:: Task prompt ::
Starting at the line containing "The 191801 series" and ending at the last of the rows, copy back every line word for word, leaving the pictures out.

START Raw data

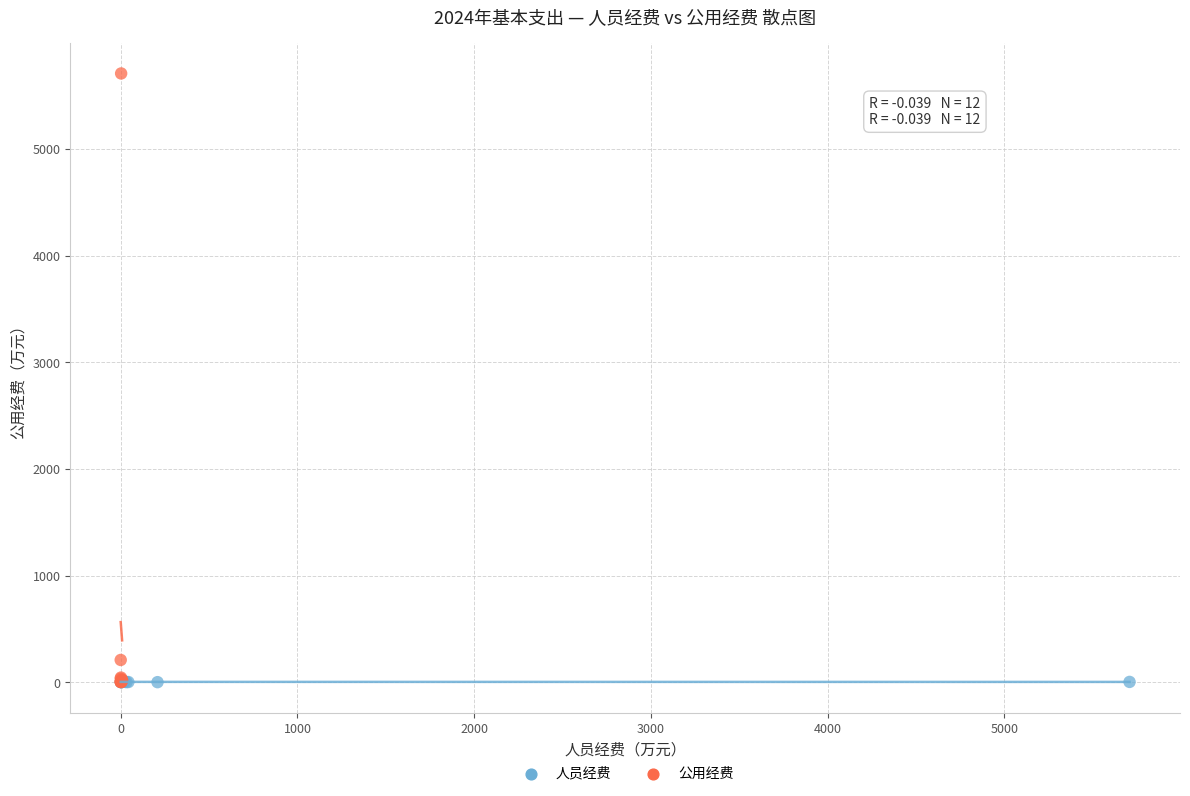

What are all the series names shown in the legend?

人员经费, 公用经费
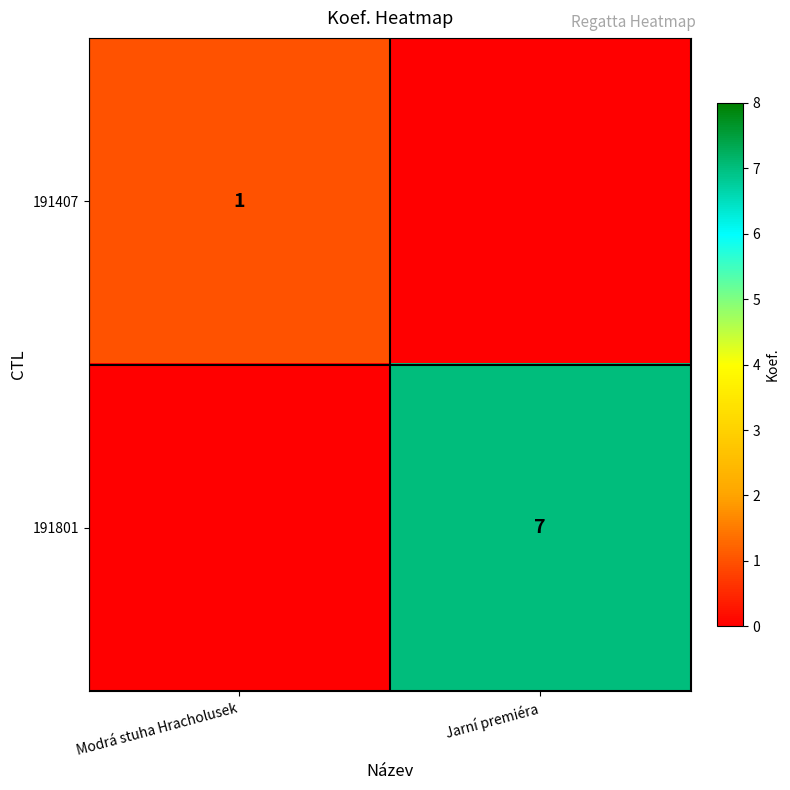

The 191801 series shows 7 at Jarní premiéra. True or false?

True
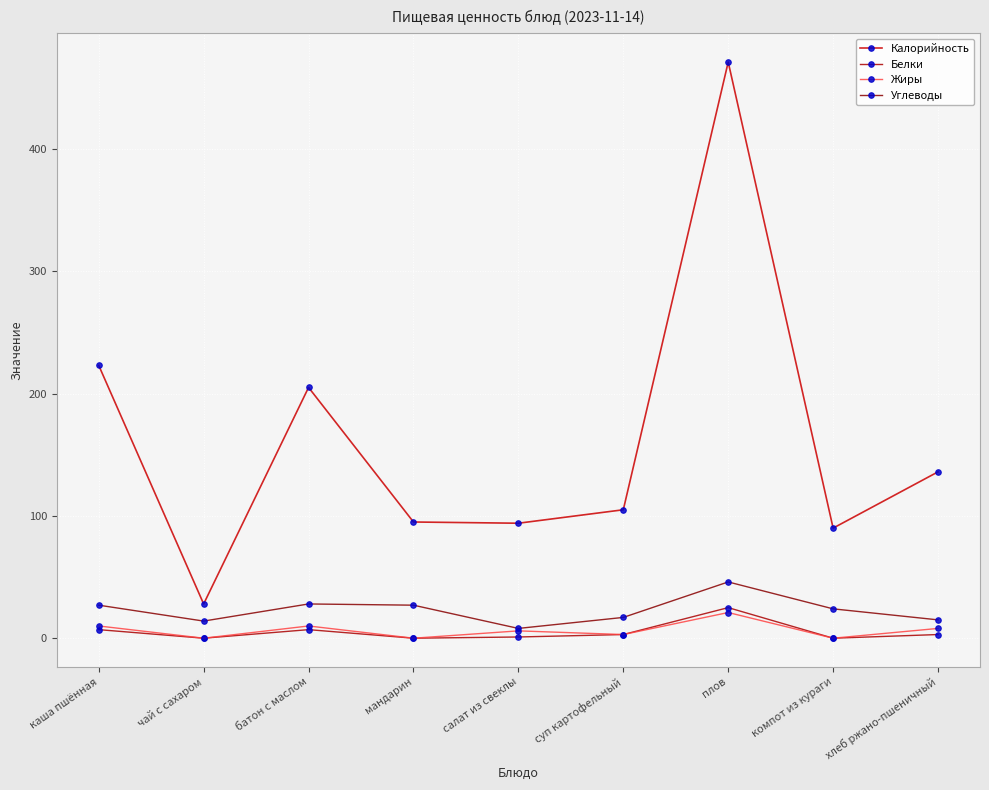

True or false: Калорийность and Белки intersect in this chart.

False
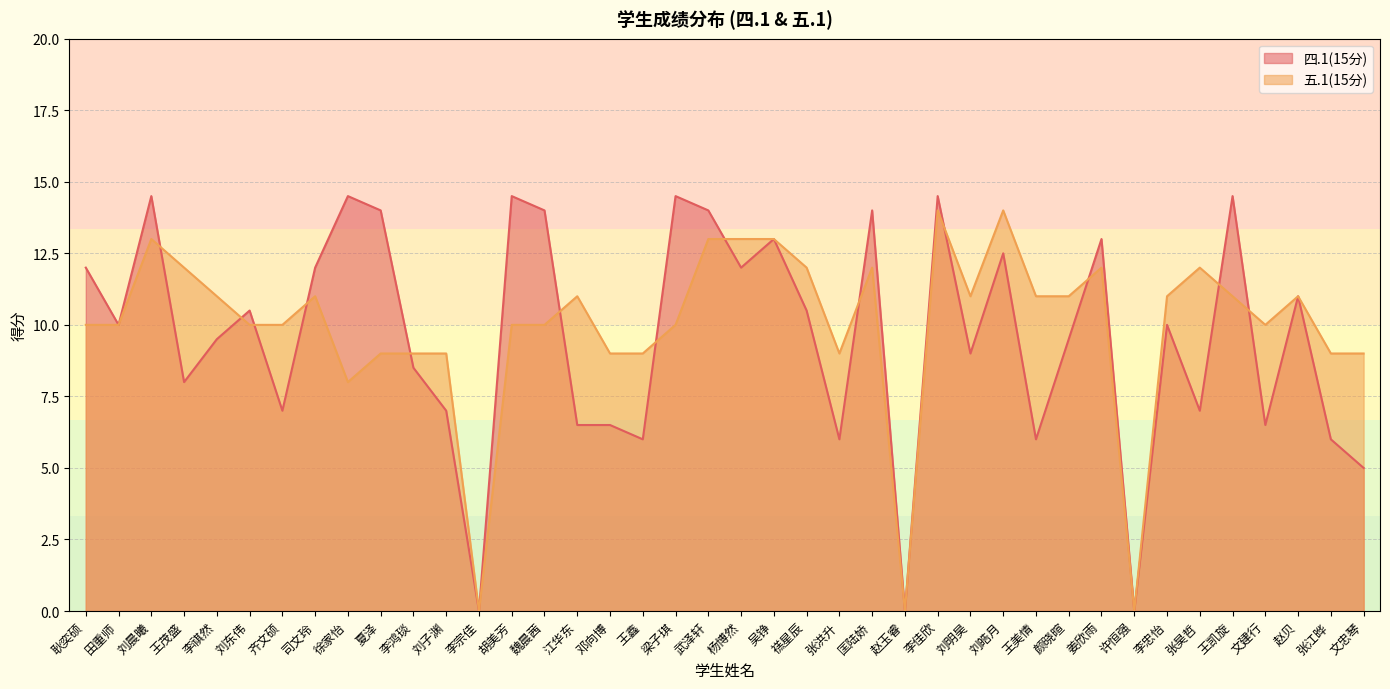

How many data points does each series have?

40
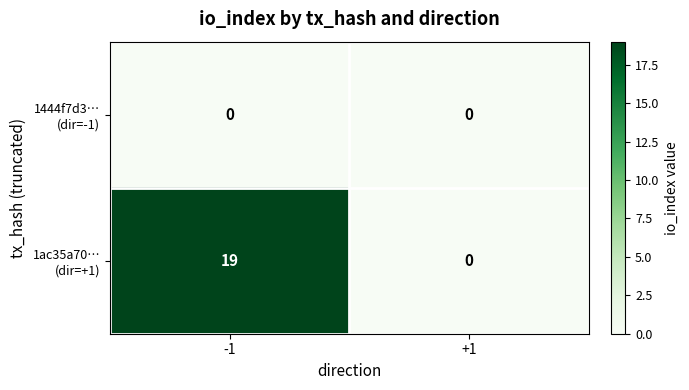

What is the spread (max minus min) of values at -1?

19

END Raw data

:: Task output ::
The 191801 series shows 7 at Jarní premiéra. True or false?

True

True or false: Калорийность and Белки intersect in this chart.

False

How many data points does each series have?

40

What is the spread (max minus min) of values at -1?

19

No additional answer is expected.